Algumas simples verificações antes de propagar a imagem teriam detido sua proliferação (falta de cuidado que, aliás, tem sido comum e decisiva para o sucesso do espalhamento de mentiras em outros contextos da vida):

  1. Uma foto de um garoto que perde para mestres adultos no início so século XX seria algo tão incrível assim para merecer a posteridade?
  2. As feições desamparadas de alguns dos adversários na foto não servem de pista de que eles estão desconfortáveis (ou seja, perdendo)?
  3. As peças do tabuleiro não estão bem visíveis, mas há diversas fontes, como a Wikipédia, que falam exatamente do contexto da foto e do desfecho das partidas.
Nota na Wikipédia sobre o tema.

A foto original foi feita durante uma seção de partidas simultâneas do jovem prodígio contra um grupo de 20 fortes jogadores parisienses. A disputa ocorreu no Club des Echecs du Palais Royal no dia 16 de mai de 1920 (o pequeno Samuel, portanto, ainda não havia completado 9 anos de idade).

Relatos efusivos da imprensa francesa da época reportam que ele venceu todos os 20 adversários, mas apenas um das partidas, contra Herzfeld, foi preservada.

Para fazer justiça a Samuel Reshevsky, fica o registro de que era dotado de extraordinário talento para o xadrez, desde muito cedo descoberto.

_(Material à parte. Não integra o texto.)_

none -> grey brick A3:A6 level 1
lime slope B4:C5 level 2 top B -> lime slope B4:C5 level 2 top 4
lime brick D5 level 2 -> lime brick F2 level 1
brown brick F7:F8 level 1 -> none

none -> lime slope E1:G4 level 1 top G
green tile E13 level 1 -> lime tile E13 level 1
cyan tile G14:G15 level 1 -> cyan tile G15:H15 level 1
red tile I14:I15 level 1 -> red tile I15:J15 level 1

Seus pais (extremamente pobres) foram convencidos por um “empresário” para que ele se apresentasse (a dinheiro) perante adversários mais velhos em exibições por várias partes do mundo, a começar pela Europa. E houve muitas, além de Paris, citada acima, até que a família seguiu para os EUA, onde acabou se instalando definitivamente.

Reshevsky (lado esquerdo em pé), em 1921, prestes a enfrentar 20 jogadores em Cleveland (EUA).

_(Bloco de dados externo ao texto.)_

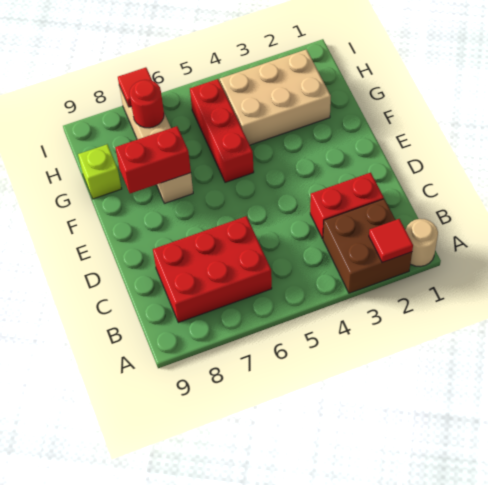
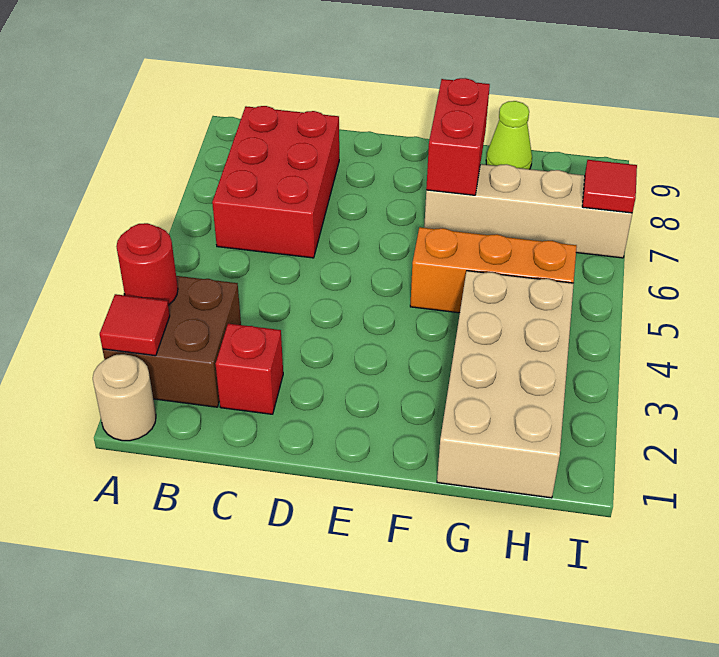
red brick C2:C3 level 1 -> red brick C2 level 1
red brick F5:H5 level 1 -> orange brick F5:H5 level 1
tan brick G2:H4 level 1 -> tan brick G1:H4 level 1
lime brick G9 level 1 -> lime cone G9 level 1
red round brick H7 level 2 -> red round brick A3 level 2

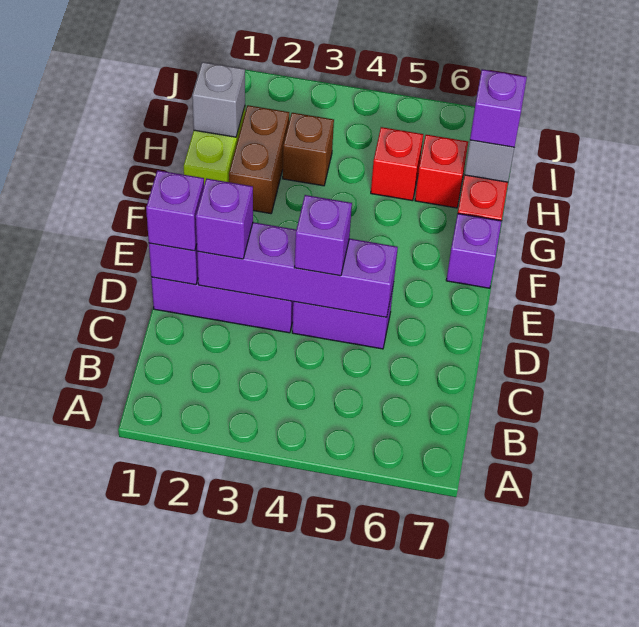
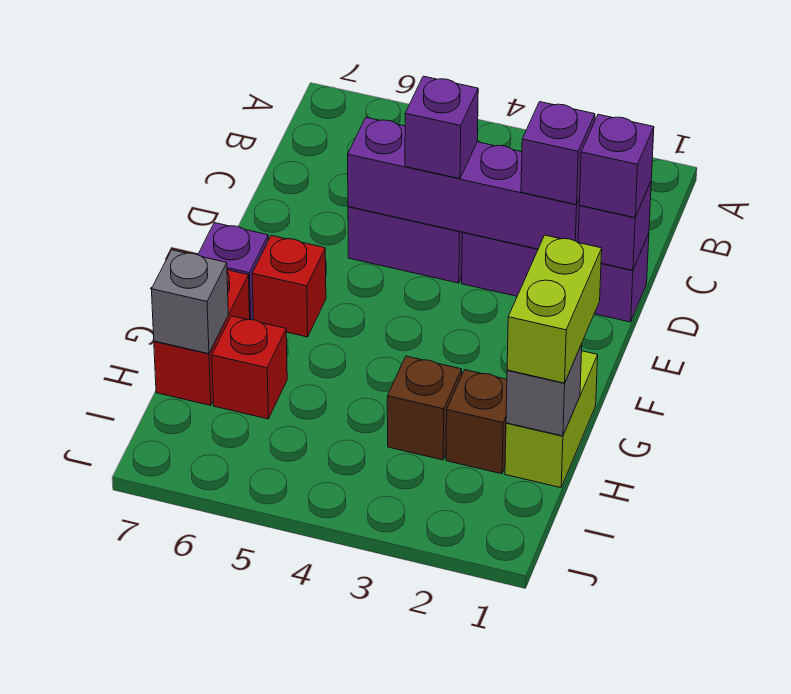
none -> lime brick G1:H1 level 3
brown brick G2:H2 level 1 -> brown brick H2 level 1
red brick H5 level 1 -> red brick F6 level 1
purple brick H7 level 3 -> none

Autoridades norte-americanas tiraram o jovem Reshevsky da tutela de seus pais, pois foi considerada abusiva a forma de explorar os talentos do menino, que sequer frequentava a escola.

Sua tutela foi dada a um milionário filantropo que cuidou da educação do jovem até sua graduação na Universidade de Chicago em 1934.

Após a graduação, Reshevsky voltou a tomar parte em competições de alto nível, por exemplo, vencendo o Torneio de Margate em 1935 à frente de Capablanca (a quem venceu no confronto individual).

Apesar de nunca ter sido um profissional do xadrez em tempo integral, Reshevsky foi um sério candidato ao título mundial até o final dos anos 1960, considerado por muitos o melhor jogador do mundo fora da URSS até a chegada de Fischer.

No xadrez, e muito mais na vida, a verdade é muito preciosa. Pena que uma óbvia mentira, como a citada, possa demorar tanto para ser desmentida e seu estrago possa ser irrecuperável.